I’ve been thinking a lot lately about Faith, and faithfulness. To put your Faith in something (or someone) is essentially to declare that you will remain faithful to that thing or person. For example, if I say that my Faith lies in God, it means I will intend to be faithful to him; to his leadings, to his character, and to the life he calls me to live. But if I purposely dispose my life of his ideals, can I still call myself a person of Faith? If I believe in him, but I am not faithful to him, what does this say about me? What does this say about my Faith?
I have also been thinking a lot about Grace. Grace, by its very definition, is unasked for. It is never deserved, is usually a surprise, and always comes after some kind of broken trust. There is a set of Bible verses often quoted when the topic of Grace comes up; the paraphrase is this: don’t abuse the Grace you know is there.
“I am thinking of doing ______ / I am not sure if I believe _________ / I sometimes wonder about ______” are statements that can get you into serious trouble. Even if you are not intending to act on any of these misgivings, even if you are genuinely seeking to learn, it will be assumed by some that you need to be lectured and preached to; pushed back in to the stereotype that quite frankly, you should be happy to live under. Because really, some people don't know what to do with imperfect people.
So when it comes to Humanity, Grace, Faith, and Community, I have come to discover this: the only way to mix these four together is to add a whole lot of LOVE. Without love, Humanity shocks the system and keeps a list. Without love, acts of Grace are incomplete and pretentious. Without love, Faith is a futile façade. Without love, Community dies.
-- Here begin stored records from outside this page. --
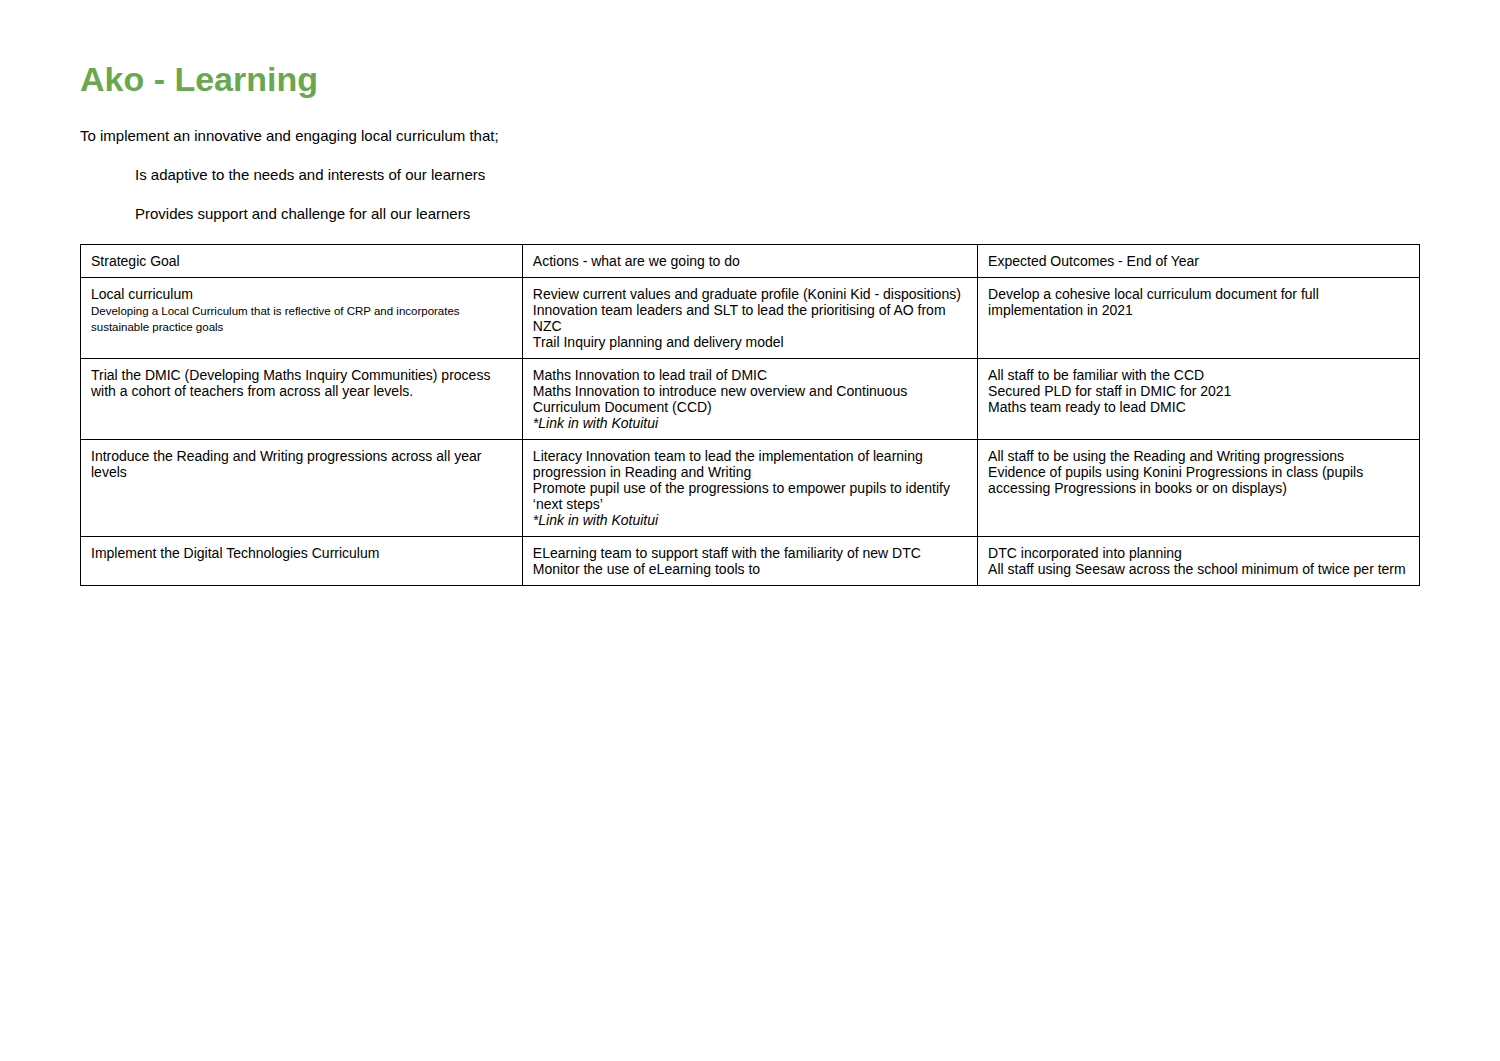Ako - Learning
To implement an innovative and engaging local curriculum that;
Is adaptive to the needs and interests of our learners
Provides support and challenge for all our learners
| Strategic Goal | Actions - what are we going to do | Expected Outcomes - End of Year |
| --- | --- | --- |
| Local curriculum Developing a Local Curriculum that is reflective of CRP and incorporates sustainable practice goals | Review current values and graduate profile (Konini Kid - dispositions) Innovation team leaders and SLT to lead the prioritising of AO from NZC Trail Inquiry planning and delivery model | Develop a cohesive local curriculum document for full implementation in 2021 |
| Trial the DMIC (Developing Maths Inquiry Communities) process with a cohort of teachers from across all year levels. | Maths Innovation to lead trail of DMIC Maths Innovation to introduce new overview and Continuous Curriculum Document (CCD) *Link in with Kotuitui | All staff to be familiar with the CCD Secured PLD for staff in DMIC for 2021 Maths team ready to lead DMIC |
| Introduce the Reading and Writing progressions across all year levels | Literacy Innovation team to lead the implementation of learning progression in Reading and Writing Promote pupil use of the progressions to empower pupils to identify ‘next steps’ *Link in with Kotuitui | All staff to be using the Reading and Writing progressions Evidence of pupils using Konini Progressions in class (pupils accessing Progressions in books or on displays) |
| Implement the Digital Technologies Curriculum | ELearning team to support staff with the familiarity of new DTC Monitor the use of eLearning tools to | DTC incorporated into planning All staff using Seesaw across the school minimum of twice per term |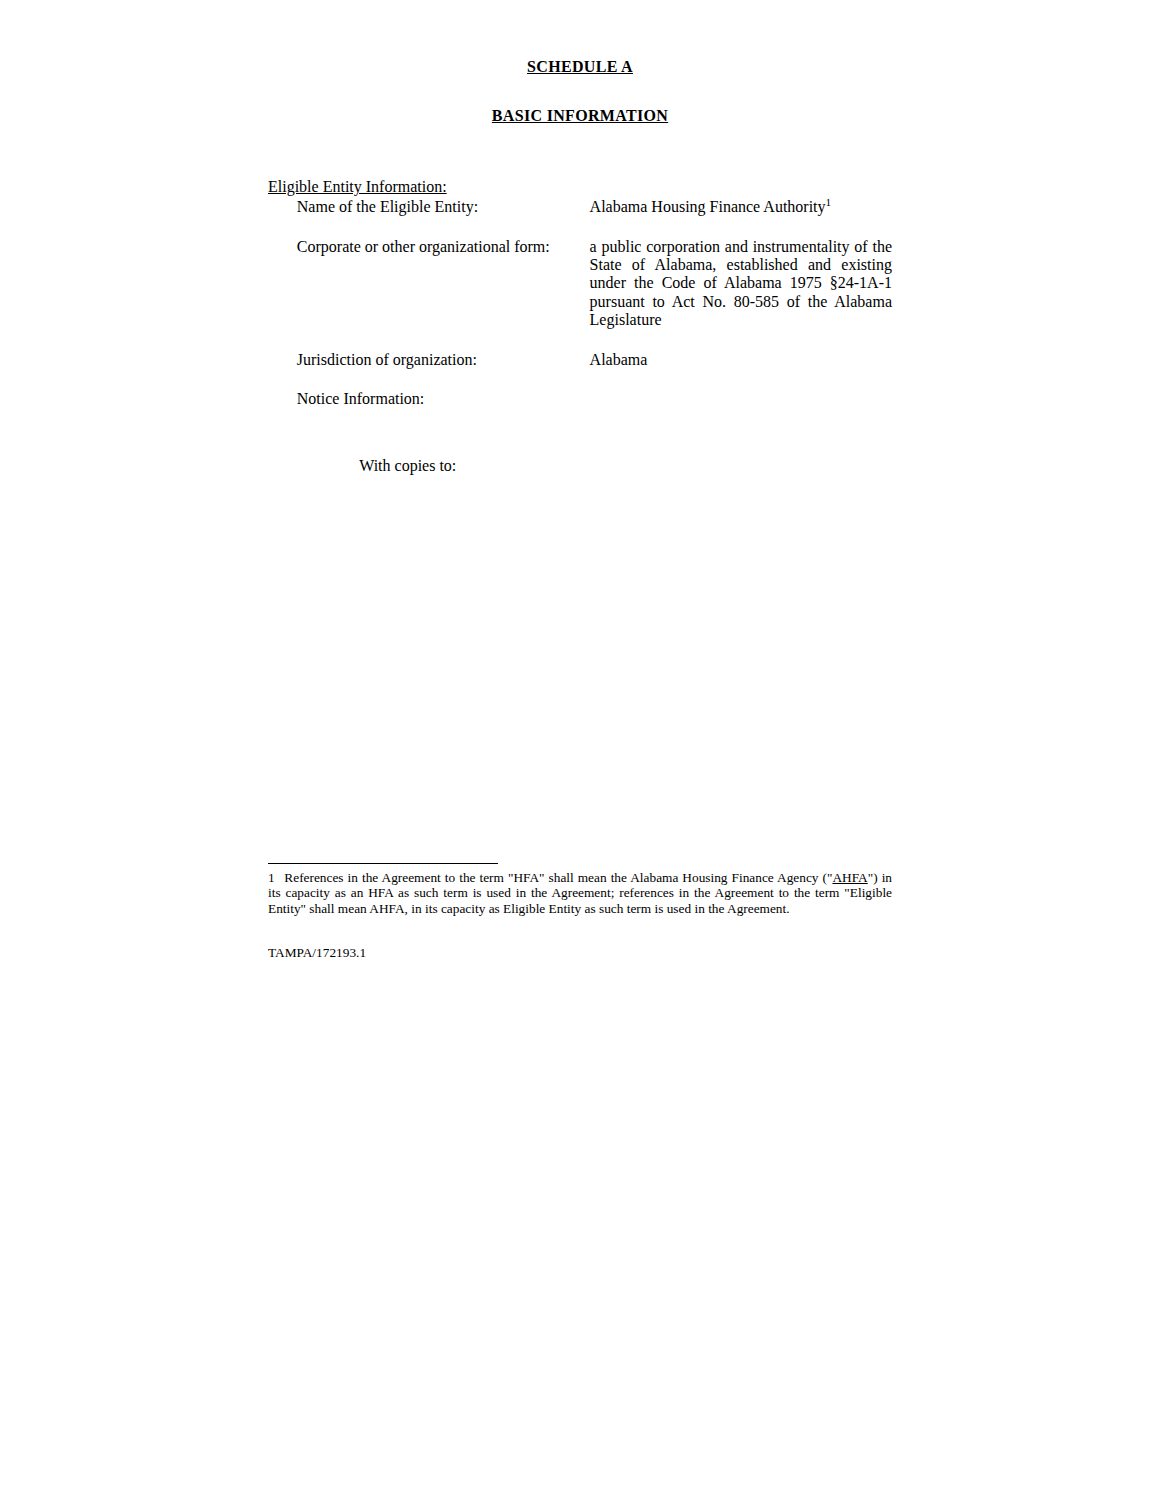SCHEDULE A
BASIC INFORMATION
Eligible Entity Information:
| Name of the Eligible Entity: | Alabama Housing Finance Authority 1 |
| Corporate or other organizational form: | a public corporation and instrumentality of the State of Alabama, established and existing under the Code of Alabama 1975 §24-1A-1 pursuant to Act No. 80-585 of the Alabama Legislature |
| Jurisdiction of organization: | Alabama |
| Notice Information: | |
With copies to:
1 References in the Agreement to the term "HFA" shall mean the Alabama Housing Finance Agency ("AHFA") in its capacity as an HFA as such term is used in the Agreement; references in the Agreement to the term "Eligible Entity" shall mean AHFA, in its capacity as Eligible Entity as such term is used in the Agreement.
TAMPA/172193.1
If you can not love the person while they are still human, you do not really love them. If you can not love a person while they do not share your faith or beliefs, you do not really love them. If you can not love a person while they are in need of grace, you do not really love them. If the way you communicate with that person is not loving, consider the reasons this might be.
Love is patient and kind. Love does not envy or boast. It is not self seeking or rude. Love keeps no record of past mistakes. Love protects (note: not “self righteously corrects”). Love induces hope and faith, but in the end is greater than them both.
So to this end I ask: do you really love them?